Le Pen et Bardella font leur rentrée en attendant « l’alternance »
par Elizabeth Pineau
BORDEAUX, Gironde (Reuters) -Le Rassemblement national (RN) a fait sa rentrée politique dimanche à Bordeaux au cours d’un meeting qui a vu Marine Le Pen et Jordan Bardella réitérer leur demande de dissolution de l’Assemblée nationale en vue de provoquer une alternance à la tête de l’Etat.
Alors que le nouveau Premier ministre, Sébastien Lecornu, poursuit ses consultations en vue d’élaborer un budget qui ne soit pas rejeté par les députés, les responsables du RN ont estimé, en écho à leur slogan du moment, que « le changement n’attend plus ».
« Nous avons besoin d’un retour aux urnes.

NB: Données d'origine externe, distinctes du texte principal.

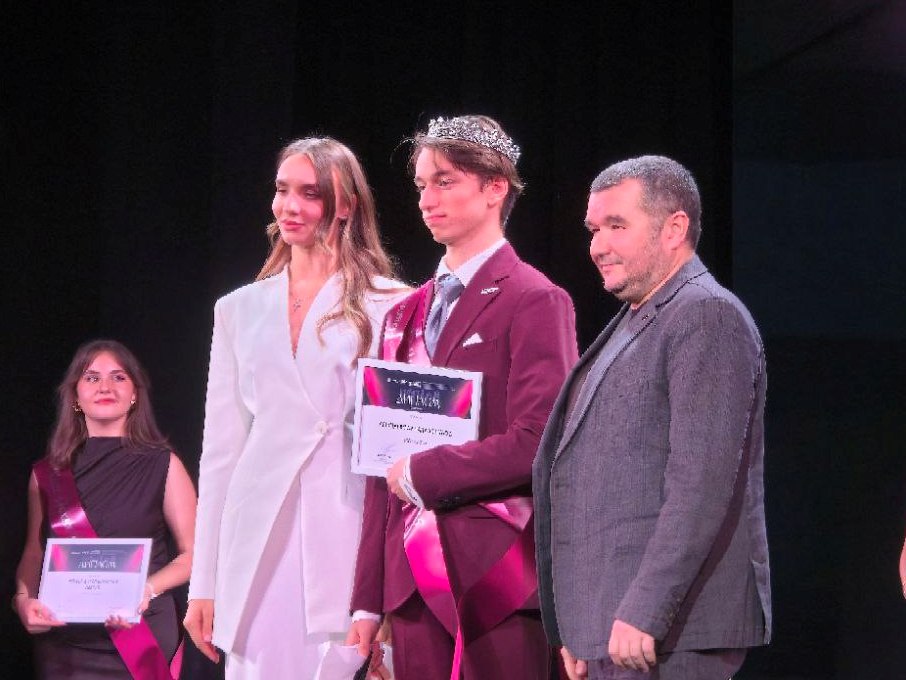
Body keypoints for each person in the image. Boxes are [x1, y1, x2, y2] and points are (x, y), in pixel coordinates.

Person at [347, 115, 578, 679]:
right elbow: (380, 461)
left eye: (445, 181)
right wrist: (367, 600)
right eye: (422, 184)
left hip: (496, 577)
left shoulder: (535, 298)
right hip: (409, 585)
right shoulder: (401, 315)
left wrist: (425, 472)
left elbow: (539, 442)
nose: (427, 199)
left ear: (495, 188)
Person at [533, 155, 772, 679]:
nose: (598, 246)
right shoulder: (639, 317)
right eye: (594, 229)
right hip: (616, 630)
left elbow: (701, 484)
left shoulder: (706, 315)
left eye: (617, 226)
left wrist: (645, 609)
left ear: (674, 229)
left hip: (669, 632)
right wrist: (581, 625)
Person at [184, 136, 407, 678]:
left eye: (310, 193)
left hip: (345, 530)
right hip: (256, 540)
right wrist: (203, 583)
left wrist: (392, 589)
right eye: (283, 190)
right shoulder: (239, 309)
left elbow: (402, 447)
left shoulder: (391, 304)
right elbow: (220, 454)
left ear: (346, 204)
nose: (290, 206)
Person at [14, 339, 197, 679]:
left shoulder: (165, 464)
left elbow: (195, 554)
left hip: (141, 633)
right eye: (92, 377)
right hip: (66, 644)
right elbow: (34, 552)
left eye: (119, 377)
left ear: (134, 394)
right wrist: (23, 599)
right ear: (75, 396)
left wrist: (146, 590)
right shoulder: (46, 474)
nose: (105, 386)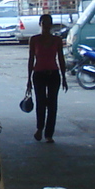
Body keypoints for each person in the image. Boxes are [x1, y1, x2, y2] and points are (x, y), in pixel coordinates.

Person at [26, 13, 66, 143]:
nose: (47, 26)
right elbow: (31, 59)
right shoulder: (34, 39)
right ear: (40, 24)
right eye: (44, 23)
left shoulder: (57, 40)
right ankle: (39, 128)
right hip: (38, 75)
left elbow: (61, 58)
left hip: (54, 74)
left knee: (52, 105)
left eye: (49, 23)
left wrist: (64, 77)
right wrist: (28, 80)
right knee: (41, 103)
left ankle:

La seule solution, c’est de dissoudre l’Assemblée nationale », a dit Marine Le Pen devant quelque 7.000 militants, selon un décompte des organisateurs, munis de drapeaux français.
« Marine présidente », a entonné la foule à l’adresse de celle qui sera jugée en appel en janvier prochain après sa condamnation à cinq ans d’inéligibilité dans l’affaire des assistants parlementaires du Front national.
« Je suis une femme déterminée, combative et je ne vais pas m’en excuser », a assuré l’élue du Pas-de-Calais, qui a l’intention d’engager des recours juridiques pour se présenter tout de même à la députation en cas de dissolution.
La double finaliste de l’élection présidentielle a mis en exergue la « colère légitime après huit années interminables » de pouvoir « macroniste » et dénoncé les négociations engagées par nouveau locataire de Matignon, où le RN n’a pas encore été reçu.
« Où croyez-vous que cet attelage sans chevaux, cette carriole sans roue et cette conduite sans cocher pourra nous amener ? », a-t-elle dit, ciblant un président « pas davantage un Mozart de la Constitution que de la finance ».
« Macron démission », a entonné la foule à plusieurs reprises.
Evoquant la formation du prochain gouvernement, qui doit intervenir après la négociation sur le budget, Marine Le Pen a ironisé : « La politique, ce n’est pas un abonnement à Meetic et un gouvernement n’est pas un club de rencontre entre amis ».
« ON EST CHEZ NOUS »
A sa suite à la tribune, le président du RN, Jordan Bardella, qui a fêté samedi ses 30 ans, est entré dans le détail de son projet s’il accédait à Matignon, à commencer par la politique migratoire.
« A l’aube d’une bataille imminente, nous sommes là », a-t-il déclaré d’emblée. « En cas de blocage répété », Emmanuel Macron devra « remettre sa démission », a-t-il aussi considéré.
« On est chez nous », a lancé la foule après que le président du RN a rappelé des règles prônées par son camp, comme la fin de « la gratuité totale des soins pour les étrangers en situation irrégulière » et des allocations familiales réservées aux familles dont au moins l’un des deux parents est Français.
« Un étranger qui travaille, qui contribue, qui respecte la France et lui apporte son énergie pourra bien sûr toujours trouver sa place dans le pays sans avoir la moindre inquiétude », a déclaré le député européen, qui prône en outre un « grand référendum sur la politique migratoire en France ».
Jordan Bardella a aussi dénoncé le train de vie de l’Etat, réclamant la privatisation de l’audiovisuel public et la disparition d’agences et d’entités comme le Conseil économique social et environnemental.
« La vague qui nous porte est irrésistible », a-t-il affirmé, sous les applaudissements, avant la Marseillaise finale.
« On va gagner », lui a répondu la foule.
Dans le public, des élus et des sympathisants venus de toute la région comme Christian Bisson, 52 ans, grossiste, et David Duporge, magasinier de 53 ans.
« Ça fait quelques années que je vote RN, je suis venu voir », dit le premier. « Ils n’ont jamais gouverné en France, alors pourquoi pas ».
A ses côtés, son ami réclame, comme lui, des mesures « contre l’immigration incontrôlée » et « pour le pouvoir d’achat ».